Narendra Modi Is Developing a New Template for Authoritarian Control of the Internet

Narendra Modi’s government has launched a relentless clampdown in a bid to suppress its critics. As part of this drive, it is developing new tools to stifle free expression on the internet while extending the reach of online surveillance over India’s citizens.

INDIA-POLITICS-DIPLOMACY

Indian prime minister Narendra Modi in New Delhi, January 8, 2019.(Money Sharma / AFP via Getty Images)


It has been nine years since Narendra Modi’s Hindu nationalist Bharatiya Janata Party (BJP) came to power in India. During that time, Modi and his party have launched an escalating crackdown on their political opponents and media critics.

In March of this year, Rahul Gandhi, one of India’s most prominent opposition leaders, was convicted of defamation for a speech he had made attacking Modi in 2019. Defamation is a criminal offense in India, and Gandhi received a two-year prison sentence as well as being excluded from India’s parliament.

Many journalists have been jailed for reporting on issues that displeased Modi’s government.

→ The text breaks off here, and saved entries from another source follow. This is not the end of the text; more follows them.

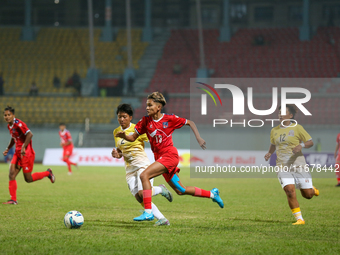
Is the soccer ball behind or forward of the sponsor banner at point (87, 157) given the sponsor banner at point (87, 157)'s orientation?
forward

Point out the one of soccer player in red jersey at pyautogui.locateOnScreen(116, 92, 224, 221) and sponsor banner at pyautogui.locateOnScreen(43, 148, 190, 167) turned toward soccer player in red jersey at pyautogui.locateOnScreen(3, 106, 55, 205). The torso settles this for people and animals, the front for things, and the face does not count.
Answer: the sponsor banner

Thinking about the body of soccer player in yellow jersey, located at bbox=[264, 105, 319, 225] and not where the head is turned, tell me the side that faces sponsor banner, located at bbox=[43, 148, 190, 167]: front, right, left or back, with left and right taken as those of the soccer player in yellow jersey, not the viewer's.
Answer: right

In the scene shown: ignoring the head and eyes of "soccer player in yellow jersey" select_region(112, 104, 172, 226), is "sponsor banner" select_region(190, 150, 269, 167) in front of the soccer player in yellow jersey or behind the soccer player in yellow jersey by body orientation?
behind

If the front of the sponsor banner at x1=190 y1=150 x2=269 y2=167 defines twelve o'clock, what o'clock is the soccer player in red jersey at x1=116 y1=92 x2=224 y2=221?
The soccer player in red jersey is roughly at 12 o'clock from the sponsor banner.

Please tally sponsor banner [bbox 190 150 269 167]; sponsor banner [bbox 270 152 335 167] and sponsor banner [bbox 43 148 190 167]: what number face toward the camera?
3

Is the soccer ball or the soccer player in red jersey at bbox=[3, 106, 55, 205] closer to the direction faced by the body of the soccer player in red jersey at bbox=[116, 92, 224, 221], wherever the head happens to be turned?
the soccer ball

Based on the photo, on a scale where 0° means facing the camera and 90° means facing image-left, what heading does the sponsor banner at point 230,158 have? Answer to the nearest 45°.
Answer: approximately 0°

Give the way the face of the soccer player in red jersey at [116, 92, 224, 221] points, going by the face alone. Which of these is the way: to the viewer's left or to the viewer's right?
to the viewer's left

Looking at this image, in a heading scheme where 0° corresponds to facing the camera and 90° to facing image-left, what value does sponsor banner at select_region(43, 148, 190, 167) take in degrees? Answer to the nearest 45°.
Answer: approximately 0°

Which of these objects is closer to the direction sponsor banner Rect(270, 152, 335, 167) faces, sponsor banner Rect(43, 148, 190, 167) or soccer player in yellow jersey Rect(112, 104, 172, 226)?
the soccer player in yellow jersey

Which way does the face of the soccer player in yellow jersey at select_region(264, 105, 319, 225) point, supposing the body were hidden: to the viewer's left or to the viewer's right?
to the viewer's left

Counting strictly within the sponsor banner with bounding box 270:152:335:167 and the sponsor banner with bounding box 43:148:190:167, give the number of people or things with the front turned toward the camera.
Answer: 2
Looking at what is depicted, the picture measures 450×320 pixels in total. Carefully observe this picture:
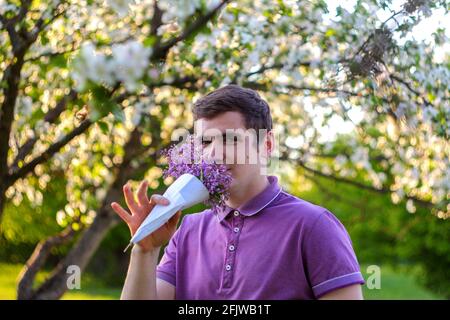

The Indian authorities have raided the offices of human rights organizations like Amnesty International and frozen their bank accounts, accusing them of money laundering. In February of this year, there were raids on the BBC’s local offices after the British channel broadcast a documentary that criticized Modi’s handling of the 2002 anti-Muslim violence in Gujarat when he was the state’s chief minister.